The enum facility, added in Java 5, is an excellent example of such a tradeoff. The type-safe enum pattern was well understood, and easy to express (albeit verbosely), prior to Java 5 (see Effective Java, 1st Edition, item 21.) The initial motivation to add enums to the language might have been irritation at the boilerplate required for this idiom, but the real benefit is semantic.

The key simplification of enums was to constrain the lifecycle of enum instances -- enum constants are singletons, and the requisite instance control is managed by the runtime. By baking singleton-awareness into the language model, the compiler can safely and correctly generate the boilerplate needed for the type-safe enum pattern. And because enums started with a semantic goal, rather than a syntactic one, it was possible for enums to interact positively with other features, such as the ability to switch on enums, or to get comparison and safe serialization for free.

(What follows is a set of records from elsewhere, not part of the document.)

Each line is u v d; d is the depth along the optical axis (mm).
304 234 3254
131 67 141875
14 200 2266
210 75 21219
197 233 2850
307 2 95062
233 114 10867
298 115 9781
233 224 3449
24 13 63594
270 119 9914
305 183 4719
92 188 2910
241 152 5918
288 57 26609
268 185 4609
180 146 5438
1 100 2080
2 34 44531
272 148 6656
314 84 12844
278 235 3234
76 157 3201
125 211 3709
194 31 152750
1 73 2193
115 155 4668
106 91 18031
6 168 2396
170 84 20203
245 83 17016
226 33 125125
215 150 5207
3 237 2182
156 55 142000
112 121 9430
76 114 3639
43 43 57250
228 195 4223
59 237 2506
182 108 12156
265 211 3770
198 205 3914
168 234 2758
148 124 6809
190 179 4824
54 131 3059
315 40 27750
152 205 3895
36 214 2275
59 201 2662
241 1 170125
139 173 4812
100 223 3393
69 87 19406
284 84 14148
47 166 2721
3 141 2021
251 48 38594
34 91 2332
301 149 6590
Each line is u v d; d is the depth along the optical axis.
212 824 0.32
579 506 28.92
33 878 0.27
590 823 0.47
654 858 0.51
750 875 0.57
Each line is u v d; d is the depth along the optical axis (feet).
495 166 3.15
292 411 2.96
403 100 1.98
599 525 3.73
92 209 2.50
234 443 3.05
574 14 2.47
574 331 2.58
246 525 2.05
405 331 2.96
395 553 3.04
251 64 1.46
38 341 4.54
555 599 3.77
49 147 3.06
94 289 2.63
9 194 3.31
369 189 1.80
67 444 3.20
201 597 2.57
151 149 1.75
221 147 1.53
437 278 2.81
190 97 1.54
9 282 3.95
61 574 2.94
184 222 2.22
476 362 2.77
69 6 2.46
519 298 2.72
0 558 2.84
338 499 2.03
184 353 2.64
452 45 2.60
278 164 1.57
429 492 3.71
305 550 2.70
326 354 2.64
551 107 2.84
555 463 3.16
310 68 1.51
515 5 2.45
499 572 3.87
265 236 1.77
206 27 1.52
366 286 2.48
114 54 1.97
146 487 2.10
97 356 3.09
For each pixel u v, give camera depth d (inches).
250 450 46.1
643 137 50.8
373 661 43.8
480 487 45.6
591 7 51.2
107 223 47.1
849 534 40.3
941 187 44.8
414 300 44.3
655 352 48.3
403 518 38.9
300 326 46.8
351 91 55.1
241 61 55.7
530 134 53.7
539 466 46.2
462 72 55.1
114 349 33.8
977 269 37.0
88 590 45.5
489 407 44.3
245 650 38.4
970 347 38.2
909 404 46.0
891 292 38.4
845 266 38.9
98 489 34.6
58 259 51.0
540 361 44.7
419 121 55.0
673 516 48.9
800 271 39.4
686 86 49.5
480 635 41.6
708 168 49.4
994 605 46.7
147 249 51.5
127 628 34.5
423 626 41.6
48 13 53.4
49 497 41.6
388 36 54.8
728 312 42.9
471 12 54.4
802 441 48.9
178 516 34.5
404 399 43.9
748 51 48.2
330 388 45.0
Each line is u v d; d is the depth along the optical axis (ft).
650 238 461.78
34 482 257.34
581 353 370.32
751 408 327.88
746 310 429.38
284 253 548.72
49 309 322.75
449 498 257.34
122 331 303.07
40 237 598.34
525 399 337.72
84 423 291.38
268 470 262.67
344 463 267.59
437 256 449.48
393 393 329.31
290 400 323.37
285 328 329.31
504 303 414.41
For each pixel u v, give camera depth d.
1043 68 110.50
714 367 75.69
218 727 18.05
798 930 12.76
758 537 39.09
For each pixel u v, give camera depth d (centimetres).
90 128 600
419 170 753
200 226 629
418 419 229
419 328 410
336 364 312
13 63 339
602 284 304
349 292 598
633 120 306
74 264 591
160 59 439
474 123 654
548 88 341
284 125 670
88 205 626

Perhaps surprisingly, enums delivered their syntactic and semantic benefits without requiring us to give up most other degrees of freedom that classes enjoy; Java's enums are not mere enumerations of integers, as they are in many other languages, but instead are full-fledged classes, with unconstrained state and behavior, and even subtyping (constrained to interface inheritance only.)

If we are looking to replicate the success of this approach with data classes, our first question must therefore be: what constraints will give us the semantic and syntactic benefits we want, and, are we willing to accept these constraints?

Why not "just" do tuples?

Some readers may feel at this point that if we "just" had tuples, we wouldn't need data classes. And while tuples might offer a lighter-weight means to express some aggregates, the result is often inferior aggregates.

Classes and their members have names; tuples and their members do not. A central aspect of Java's philosophy is that names matter; a Person with properties firstName and lastName is clearer and safer than a tuple of String and String. Classes support state validation through their constructors; tuples do not. Some data aggregates (such as ranges) have invariants that, if enforced by the constructor, can thereafter be relied upon; tuples do not offer this ability. Classes can have behavior that is derived from their state; co-locating state and derived behavior makes it more discoverable and easier to access.

For all these reasons, we don't want to abandon classes for modeling data; we just want to make modeling data with classes simpler. The major pain of using named classes for aggregates is the overhead of declaring them; if we can reduce this, the temptation to reach for more weakly typed mechanisms is greatly reduced.

Are data classes the same as value types?

With value types coming down the road through Project Valhalla, it is reasonable to ask about the overlap between (immutable) data classes and value types, and as whether the intersection of data-ness and value-ness is a useful space to inhabit.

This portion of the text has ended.